Heather chopped up the salad ingredients, thinking about her husband. For a while he had been restless, grumpy and out of sorts, but unwilling to offer any explanation for his misery. He would often fall into bed in the middle of the night, after consuming half a bottle of whatever had taken his fancy in their cocktail cabinet the night before.
She wondered if he was having another of his little flings and feeling guilty about it, despite the novelty of a fresh liaison. After the last one he had sworn he would behave in future, but she hadn’t taken him seriously. She had heard the same contrite promises before. He was sixty now: surely pretty girls in the eighteen to twenty-five age group, for whom he had a weakness, would look on him as a father figure rather than a lover. “Dirty old man”, might spring to their lips if he tried it on with one of them these days. She knew that the long line of girls, with whom he had amused himself over the years, were his little flaw, like gambling, or drinking, which might soon become his second little flaw if he were not very careful.
After his grumpy spell and over-indulgence in spirits, Heather had been surprised, relieved, and even rather thrilled, when last night he made do with two gins and made love to her almost like he used to do in the early heady days of their long relationship. Despite his perennial unfaithfulness, she knew he had no inclination to end his marriage for he always returned to her after a meaningless affair.
Despite Heather’s annoyance at his numerous flings, she did not want to end their marriage either. They had a successful and lucrative concert career, and now that Ian was nearing the end of his singing days, they were running a flourishing music studio together.

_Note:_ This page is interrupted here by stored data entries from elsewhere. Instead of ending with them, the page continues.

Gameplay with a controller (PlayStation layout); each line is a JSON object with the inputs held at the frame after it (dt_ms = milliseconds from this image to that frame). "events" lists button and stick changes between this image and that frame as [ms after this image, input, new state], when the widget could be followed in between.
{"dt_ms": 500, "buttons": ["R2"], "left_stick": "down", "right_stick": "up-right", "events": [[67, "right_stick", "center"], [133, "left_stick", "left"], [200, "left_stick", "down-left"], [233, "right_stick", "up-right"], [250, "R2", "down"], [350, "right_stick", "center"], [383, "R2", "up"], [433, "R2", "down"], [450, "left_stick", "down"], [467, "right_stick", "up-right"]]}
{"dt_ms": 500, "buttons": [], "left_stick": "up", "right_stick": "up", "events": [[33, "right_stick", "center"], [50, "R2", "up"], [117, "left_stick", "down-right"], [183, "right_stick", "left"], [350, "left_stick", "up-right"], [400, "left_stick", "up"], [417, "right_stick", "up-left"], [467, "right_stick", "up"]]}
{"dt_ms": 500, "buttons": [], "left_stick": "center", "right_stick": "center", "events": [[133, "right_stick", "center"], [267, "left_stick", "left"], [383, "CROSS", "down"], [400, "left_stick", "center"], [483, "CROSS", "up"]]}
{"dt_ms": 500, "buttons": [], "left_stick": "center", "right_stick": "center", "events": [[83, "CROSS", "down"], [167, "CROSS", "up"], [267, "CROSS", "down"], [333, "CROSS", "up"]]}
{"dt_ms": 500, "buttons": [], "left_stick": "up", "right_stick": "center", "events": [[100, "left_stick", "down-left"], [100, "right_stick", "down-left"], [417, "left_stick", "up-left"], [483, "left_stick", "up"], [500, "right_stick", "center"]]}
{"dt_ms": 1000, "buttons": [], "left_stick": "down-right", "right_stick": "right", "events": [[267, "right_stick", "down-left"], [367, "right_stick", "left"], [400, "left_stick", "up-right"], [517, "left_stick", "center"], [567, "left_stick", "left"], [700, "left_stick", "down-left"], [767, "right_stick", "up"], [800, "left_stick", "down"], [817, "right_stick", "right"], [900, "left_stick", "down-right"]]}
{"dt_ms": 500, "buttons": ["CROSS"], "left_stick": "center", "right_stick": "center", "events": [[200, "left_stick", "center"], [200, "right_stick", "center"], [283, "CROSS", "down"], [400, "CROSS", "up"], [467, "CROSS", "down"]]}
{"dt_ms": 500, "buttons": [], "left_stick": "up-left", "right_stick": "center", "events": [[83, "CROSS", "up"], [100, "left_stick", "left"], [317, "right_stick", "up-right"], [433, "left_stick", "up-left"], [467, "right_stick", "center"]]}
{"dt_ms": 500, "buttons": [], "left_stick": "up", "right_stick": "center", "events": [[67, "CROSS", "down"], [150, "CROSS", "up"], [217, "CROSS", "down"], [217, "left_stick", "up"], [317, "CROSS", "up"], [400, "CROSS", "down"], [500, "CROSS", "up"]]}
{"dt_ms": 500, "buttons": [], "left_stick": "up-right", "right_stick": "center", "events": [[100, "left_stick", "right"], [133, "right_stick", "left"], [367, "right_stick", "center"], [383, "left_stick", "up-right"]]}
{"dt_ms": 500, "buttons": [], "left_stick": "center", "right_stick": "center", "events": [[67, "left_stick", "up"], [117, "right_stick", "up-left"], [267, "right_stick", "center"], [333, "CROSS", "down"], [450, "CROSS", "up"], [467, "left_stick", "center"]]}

Their musical partnership was as perfect as it had been the day she had first played for him at a concert in London over thirty years earlier. She still loved him, regardless of his foolhardiness with young girls. Each one had faded away, suffering the ignominy of being unceremoniously dropped, but she, Heather, remained a constant in his life. She knew he would never leave her.
                Ian let the dogs off their leads to run free round the lake. He followed them at a slower pace. Zoo Lake was quiet this morning, although there were remnants of the revelry that had taken place at the weekend. Beer cans, empty chip and sweet packets, some floating in the lake, spoilt the illusion of being in the country rather than in the middle of a big city. Ian could see the white clad figures of the bowlers at the nearby bowling club. He could even hear the applause and the exclamations of pleasure when someone placed their bowl in a good position.
He thought about last night with Heather and felt rather ashamed of himself. He had been having a few drinks and thinking about his relationship with Janet – he could hardly call it an affair - yet. Unlike the young women and girls with whom he had previous affairs, this one was an innocent, a virgin. At sixty years of age he would be wicked to take away her innocence, although she was now at the stage where she really wanted him to do so. She was so entirely devoted to him that he was frightened where it would all end. As end it eventually must...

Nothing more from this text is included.